Housing starts surged 19.4 percent to a seasonally adjusted annual rate of 1.739 million units last month, the highest level since June 2006. Economists polled by Reuters had forecast that starts would rise to a rate of 1.613 million units in March.
Starts soared 37 percent on a year-over-year basis in March. Home building slumped in February as large parts of the country reeled from unseasonably cold weather, including winter storms in Texas and other parts of the densely populated South.
Groundbreaking activity increased in the Northeast, Midwest and South, but fell in the West. Permits for future home building rose 2.7 percent to a rate of 1.766 million units last month, recouping only a fraction of February’s 8.8 percent plunge. They jumped 30.2 percent compared with March 2020.

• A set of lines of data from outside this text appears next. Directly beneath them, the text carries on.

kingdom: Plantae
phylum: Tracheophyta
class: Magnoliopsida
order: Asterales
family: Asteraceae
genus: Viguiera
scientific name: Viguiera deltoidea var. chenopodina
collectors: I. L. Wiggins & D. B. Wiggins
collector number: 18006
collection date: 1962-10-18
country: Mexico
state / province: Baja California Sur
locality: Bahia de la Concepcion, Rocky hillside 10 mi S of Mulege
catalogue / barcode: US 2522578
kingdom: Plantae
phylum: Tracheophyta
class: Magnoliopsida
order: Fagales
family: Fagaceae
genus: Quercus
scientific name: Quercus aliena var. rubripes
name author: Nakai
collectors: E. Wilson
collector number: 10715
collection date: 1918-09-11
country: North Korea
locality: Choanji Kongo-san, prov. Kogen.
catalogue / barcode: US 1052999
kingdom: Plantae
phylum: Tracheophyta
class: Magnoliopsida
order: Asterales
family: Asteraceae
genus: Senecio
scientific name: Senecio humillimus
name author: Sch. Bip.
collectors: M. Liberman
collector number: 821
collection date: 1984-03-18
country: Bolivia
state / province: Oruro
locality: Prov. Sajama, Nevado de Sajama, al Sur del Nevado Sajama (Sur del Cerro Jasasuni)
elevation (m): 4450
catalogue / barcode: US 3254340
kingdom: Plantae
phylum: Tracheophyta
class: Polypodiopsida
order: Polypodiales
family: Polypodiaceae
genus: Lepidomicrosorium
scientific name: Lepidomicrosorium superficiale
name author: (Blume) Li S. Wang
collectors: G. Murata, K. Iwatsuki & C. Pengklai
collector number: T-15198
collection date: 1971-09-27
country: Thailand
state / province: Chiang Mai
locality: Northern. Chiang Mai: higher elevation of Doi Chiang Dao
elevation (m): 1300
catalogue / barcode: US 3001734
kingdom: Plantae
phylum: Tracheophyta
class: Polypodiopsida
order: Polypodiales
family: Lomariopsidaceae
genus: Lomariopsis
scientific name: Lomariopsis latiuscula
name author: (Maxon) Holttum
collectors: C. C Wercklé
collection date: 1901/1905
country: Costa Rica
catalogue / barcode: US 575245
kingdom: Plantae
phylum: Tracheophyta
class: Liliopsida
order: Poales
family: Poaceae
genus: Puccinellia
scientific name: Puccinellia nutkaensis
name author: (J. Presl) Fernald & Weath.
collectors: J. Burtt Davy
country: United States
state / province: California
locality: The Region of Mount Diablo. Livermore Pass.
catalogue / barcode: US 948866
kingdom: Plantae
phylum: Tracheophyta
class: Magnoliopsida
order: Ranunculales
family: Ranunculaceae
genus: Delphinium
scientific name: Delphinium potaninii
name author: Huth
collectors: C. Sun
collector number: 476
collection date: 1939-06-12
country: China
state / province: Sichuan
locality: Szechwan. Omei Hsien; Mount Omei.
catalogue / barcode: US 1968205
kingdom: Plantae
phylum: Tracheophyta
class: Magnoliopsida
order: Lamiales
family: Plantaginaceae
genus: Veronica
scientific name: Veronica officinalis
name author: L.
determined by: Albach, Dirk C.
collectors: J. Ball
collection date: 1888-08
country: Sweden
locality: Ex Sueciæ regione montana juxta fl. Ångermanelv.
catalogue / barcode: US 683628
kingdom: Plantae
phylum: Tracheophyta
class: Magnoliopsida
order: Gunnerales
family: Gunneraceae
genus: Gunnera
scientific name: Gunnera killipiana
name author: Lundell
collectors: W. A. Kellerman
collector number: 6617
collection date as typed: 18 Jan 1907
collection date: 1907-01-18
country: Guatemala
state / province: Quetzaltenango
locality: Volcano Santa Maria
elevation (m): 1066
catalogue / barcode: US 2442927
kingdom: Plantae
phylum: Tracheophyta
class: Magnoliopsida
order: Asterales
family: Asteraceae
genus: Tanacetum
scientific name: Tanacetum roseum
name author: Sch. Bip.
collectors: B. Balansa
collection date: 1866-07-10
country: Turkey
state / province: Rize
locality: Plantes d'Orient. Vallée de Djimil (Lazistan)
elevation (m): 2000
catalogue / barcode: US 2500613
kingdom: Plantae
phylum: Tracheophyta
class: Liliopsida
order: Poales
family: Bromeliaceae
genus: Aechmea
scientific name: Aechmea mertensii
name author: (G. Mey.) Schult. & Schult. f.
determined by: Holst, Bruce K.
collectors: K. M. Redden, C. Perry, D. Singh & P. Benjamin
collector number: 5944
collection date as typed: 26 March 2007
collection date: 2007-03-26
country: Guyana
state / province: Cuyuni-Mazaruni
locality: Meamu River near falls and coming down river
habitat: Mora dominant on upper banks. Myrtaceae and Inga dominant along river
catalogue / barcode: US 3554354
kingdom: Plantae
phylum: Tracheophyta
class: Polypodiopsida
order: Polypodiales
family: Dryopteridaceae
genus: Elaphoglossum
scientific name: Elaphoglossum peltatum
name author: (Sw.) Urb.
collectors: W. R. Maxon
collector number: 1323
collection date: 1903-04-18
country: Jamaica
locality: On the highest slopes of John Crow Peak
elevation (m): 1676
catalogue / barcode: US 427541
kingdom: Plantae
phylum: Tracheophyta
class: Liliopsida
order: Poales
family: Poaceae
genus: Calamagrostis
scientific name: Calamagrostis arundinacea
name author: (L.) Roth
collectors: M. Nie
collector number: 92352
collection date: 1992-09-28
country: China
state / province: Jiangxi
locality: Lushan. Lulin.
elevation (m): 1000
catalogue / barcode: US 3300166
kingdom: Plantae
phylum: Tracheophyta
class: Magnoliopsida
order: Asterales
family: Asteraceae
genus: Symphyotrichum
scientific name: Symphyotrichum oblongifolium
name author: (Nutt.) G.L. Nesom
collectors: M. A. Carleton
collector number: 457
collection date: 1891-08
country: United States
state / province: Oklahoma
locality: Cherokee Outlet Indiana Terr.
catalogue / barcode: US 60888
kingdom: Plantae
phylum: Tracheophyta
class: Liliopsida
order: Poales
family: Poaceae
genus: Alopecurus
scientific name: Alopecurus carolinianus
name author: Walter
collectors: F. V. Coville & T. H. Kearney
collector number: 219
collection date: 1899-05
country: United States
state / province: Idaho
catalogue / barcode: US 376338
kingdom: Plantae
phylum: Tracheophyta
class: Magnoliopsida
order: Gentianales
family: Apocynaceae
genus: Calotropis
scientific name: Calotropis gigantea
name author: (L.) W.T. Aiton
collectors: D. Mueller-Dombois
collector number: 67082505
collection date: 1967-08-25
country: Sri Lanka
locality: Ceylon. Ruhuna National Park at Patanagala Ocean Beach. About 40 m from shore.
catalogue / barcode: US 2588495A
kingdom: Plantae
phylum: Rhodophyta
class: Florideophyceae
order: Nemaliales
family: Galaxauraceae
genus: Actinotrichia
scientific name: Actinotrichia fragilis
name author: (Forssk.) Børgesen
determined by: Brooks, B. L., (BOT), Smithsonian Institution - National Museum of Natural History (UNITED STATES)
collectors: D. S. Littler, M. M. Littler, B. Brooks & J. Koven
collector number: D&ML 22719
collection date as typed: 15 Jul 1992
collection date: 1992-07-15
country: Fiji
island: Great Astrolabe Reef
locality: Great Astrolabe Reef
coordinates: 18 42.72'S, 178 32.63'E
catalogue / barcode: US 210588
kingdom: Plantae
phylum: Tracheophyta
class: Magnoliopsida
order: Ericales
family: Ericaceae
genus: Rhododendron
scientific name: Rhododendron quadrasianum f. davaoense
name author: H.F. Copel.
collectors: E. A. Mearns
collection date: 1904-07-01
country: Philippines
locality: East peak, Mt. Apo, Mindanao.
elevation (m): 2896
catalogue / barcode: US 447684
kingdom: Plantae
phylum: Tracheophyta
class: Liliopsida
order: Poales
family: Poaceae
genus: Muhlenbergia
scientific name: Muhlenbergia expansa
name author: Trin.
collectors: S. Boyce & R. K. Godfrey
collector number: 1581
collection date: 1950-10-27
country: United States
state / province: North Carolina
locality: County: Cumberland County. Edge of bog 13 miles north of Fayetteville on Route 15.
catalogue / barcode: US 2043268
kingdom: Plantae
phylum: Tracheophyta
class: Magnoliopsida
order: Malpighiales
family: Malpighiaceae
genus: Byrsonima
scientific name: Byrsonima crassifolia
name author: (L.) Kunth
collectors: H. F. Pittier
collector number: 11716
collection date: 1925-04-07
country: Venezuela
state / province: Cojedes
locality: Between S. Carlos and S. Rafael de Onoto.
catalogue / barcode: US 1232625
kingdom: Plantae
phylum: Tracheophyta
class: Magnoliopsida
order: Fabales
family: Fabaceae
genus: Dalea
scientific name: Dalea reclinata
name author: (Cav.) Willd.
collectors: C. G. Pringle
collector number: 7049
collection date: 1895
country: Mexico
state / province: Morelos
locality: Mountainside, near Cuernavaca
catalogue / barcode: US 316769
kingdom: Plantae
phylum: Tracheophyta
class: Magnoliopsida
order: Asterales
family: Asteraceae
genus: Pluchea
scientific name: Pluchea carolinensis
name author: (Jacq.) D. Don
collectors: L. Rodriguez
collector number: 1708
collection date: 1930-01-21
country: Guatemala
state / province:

GM, LG plan second U.S. battery cell plant
General Motors and South Korean joint-venture partner LG Energy Solution on Friday said they would build a second U.S. battery cell manufacturing plant, revealing plans for a $2.3 billion factory in Spring Hill, Tenn.
The 2.8 million-square-foot plant, scheduled to open in late 2023, will employ 1,300 people and is expected to have a production capacity of about 35 gigawatt-hours — similar to the companies’ Ultium Cells joint-venture plant in Lordstown, Ohio — as they move to respond to the growing demand in the electric-vehicle market.
“The addition of our second all-new Ultium battery cell plant in the U.S. with our joint venture partner LG Energy Solution is another major step in our transition to an all-electric future,” GM Chief Executive Mary Barra said in a statement.
LG Chem said in a regulatory filing that its LG Energy Solution unit will invest $933.5 million in the plant between this year and 2023.
Most battery manufacturing is currently concentrated in China and Korea, while Tesla and Japanese partner Panasonic largely control most U.S. battery production.
When it opens, the new GM-LG battery plant will supply batteries for the electric Cadillac Lyriq crossover that GM is slated to start building at its nearby Spring Hill assembly plant next year. LG is expected to supply the batteries from Korea until then.
GM said in October that it would invest $2 billion in Spring Hill to build electric vehicles.
U.S. publicly listed companies more than quadrupled the appointment of Latino executives to their boards in the first quarter, a small step toward addressing ethnic and racial inequality in the top corporate ranks. About 82 Latinos joined the boards of public companies between January and March, up from the 19 appointments in the same period a year ago, according to data from the Latino Corporate Directors Association released Friday. As many as 33 of those individuals are serving on a board for the first time. U.S. states and organizations have been pushing hard to force big companies to improve diversity in the workplace, particularly on boards.
Morgan Stanley reported a 150 percent rise in first-quarter profit Friday that sailed past Wall Street expectations, while disclosing an almost $1 billion loss from the collapse of private fund Archegos. The Wall Street powerhouse said in a statement that the one-off losses were related to a credit event and subsequent losses from “a single prime brokerage client” that it identified as Archegos on a call with analysts. Morgan Stanley was one of six banks that had exposure to Archegos Capital Management, a family office fund that defaulted on margin calls late last month and triggered a fire sale of stocks across Wall Street.